Basel III Compliant Additional Tier I (AT-1) Bonds and Tier II Bonds are types of debt instruments that banks use to raise capital, as per the norms set by the Basel III international banking regulations. These are not regular bonds—they are specially designed to help banks maintain financial stability in times of stress.

1. Additional Tier I (AT-1) Bonds

  • What they are: These are perpetual bonds, meaning they have no fixed maturity date. They are part of a bank’s Tier I capital, which includes core capital used to absorb losses.
  • Who buys them: Typically institutional investors like mutual funds, insurance companies, or large banks.
  • Risk & return: AT-1 bonds carry higher risk and therefore offer higher interest rates. In case of the bank’s financial trouble, the interest payments can be skipped, and the bond can even be written off completely or converted to equity.
  • Purpose: These bonds help banks strengthen their capital base to comply with regulatory requirements.

2. Tier II Bonds

  • What they are: These bonds have a fixed maturity period (usually 10-15 years) and are used to raise Tier II capital, which is secondary to Tier I capital in absorbing losses.
  • Risk & return: They carry moderate risk and fixed interest payments.
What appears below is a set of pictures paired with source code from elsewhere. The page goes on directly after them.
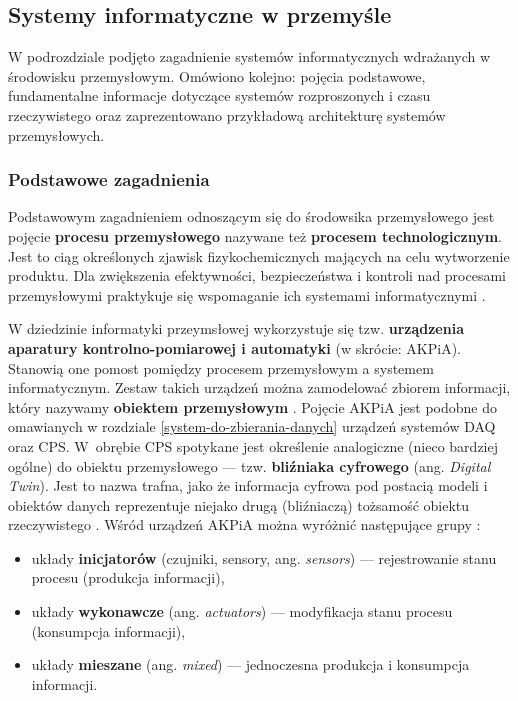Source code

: \documentclass[a4paper, 12pt, twoside]{article}
\begin{document}
\subsection{Systemy informatyczne w przemyśle} \label{isp}

W podrozdziale podjęto zagadnienie systemów informatycznych wdrażanych w środowisku przemysłowym.
Omówiono kolejno: pojęcia podstawowe, fundamentalne informacje dotyczące systemów rozproszonych i czasu rzeczywistego
oraz zaprezentowano przykładową architekturę systemów przemysłowych.

\subsubsection{Podstawowe zagadnienia}

Podstawowym zagadnieniem odnoszącym się do środowsika przemysłowego jest pojęcie
\textbf{procesu przemysłowego} nazywane też \textbf{procesem technologicznym}.
Jest to ciąg określonych zjawisk fizykochemicznych mających na celu wytworzenie
produktu. Dla zwiększenia efektywności, bezpieczeństwa i kontroli nad procesami
przemysłowymi praktykuje się wspomaganie ich systemami informatycznymi \cite{isp}.

W dziedzinie informatyki przeymsłowej wykorzystuje się tzw.
\textbf{urządzenia aparatury kontrolno-pomiarowej i automatyki} (w skrócie: AKPiA).
Stanowią one pomost pomiędzy procesem przemysłowym a systemem informatycznym.
Zestaw takich urządzeń można zamodelować zbiorem informacji, który nazywamy
\textbf{obiektem przemysłowym} \cite{isp}. Pojęcie AKPiA jest podobne do omawianych
w rozdziale \ref{system-do-zbierania-danych} urządzeń systemów DAQ oraz CPS. W~obrębie
CPS spotykane jest określenie analogiczne (nieco bardziej ogólne) do obiektu przemysłowego ---
tzw. \textbf{bliźniaka cyfrowego} (ang. \emph{Digital Twin}).
Jest to nazwa trafna, jako że informacja cyfrowa pod postacią modeli i obiektów
danych reprezentuje niejako drugą (bliźniaczą) tożsamość obiektu rzeczywistego
\cite{iiot-challenges-opportunities-directions}.
Wśród urządzeń AKPiA można wyróżnić następujące grupy \cite{isp}:
\begin{itemize}
    \itemsep0em
    \item układy \textbf{inicjatorów} (czujniki, sensory, ang. \emph{sensors}) --- rejestrowanie stanu procesu (produkcja informacji),
    \item układy \textbf{wykonawcze} (ang. \emph{actuators}) --- modyfikacja stanu procesu (konsumpcja informacji),
    \item układy \textbf{mieszane} (ang. \emph{mixed}) --- jednoczesna produkcja i konsumpcja informacji.
\end{itemize}
\end{document}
In case of liquidation, Tier II bondholders are paid after all other debts but before shareholders.
  • Purpose: They provide an additional buffer for banks to cover unexpected losses, thus ensuring financial health and stability.

Why Canara Bank Is Raising Capital Using These Bonds?

To meet regulatory capital requirements under Basel III norms, maintain financial strength, and support future business growth, Canara Bank plans to:

  • Raise ₹3,500 crore through AT-1 Bonds
  • Raise ₹6,000 crore through Tier II Bonds

Both are subject to market conditions and regulatory approvals.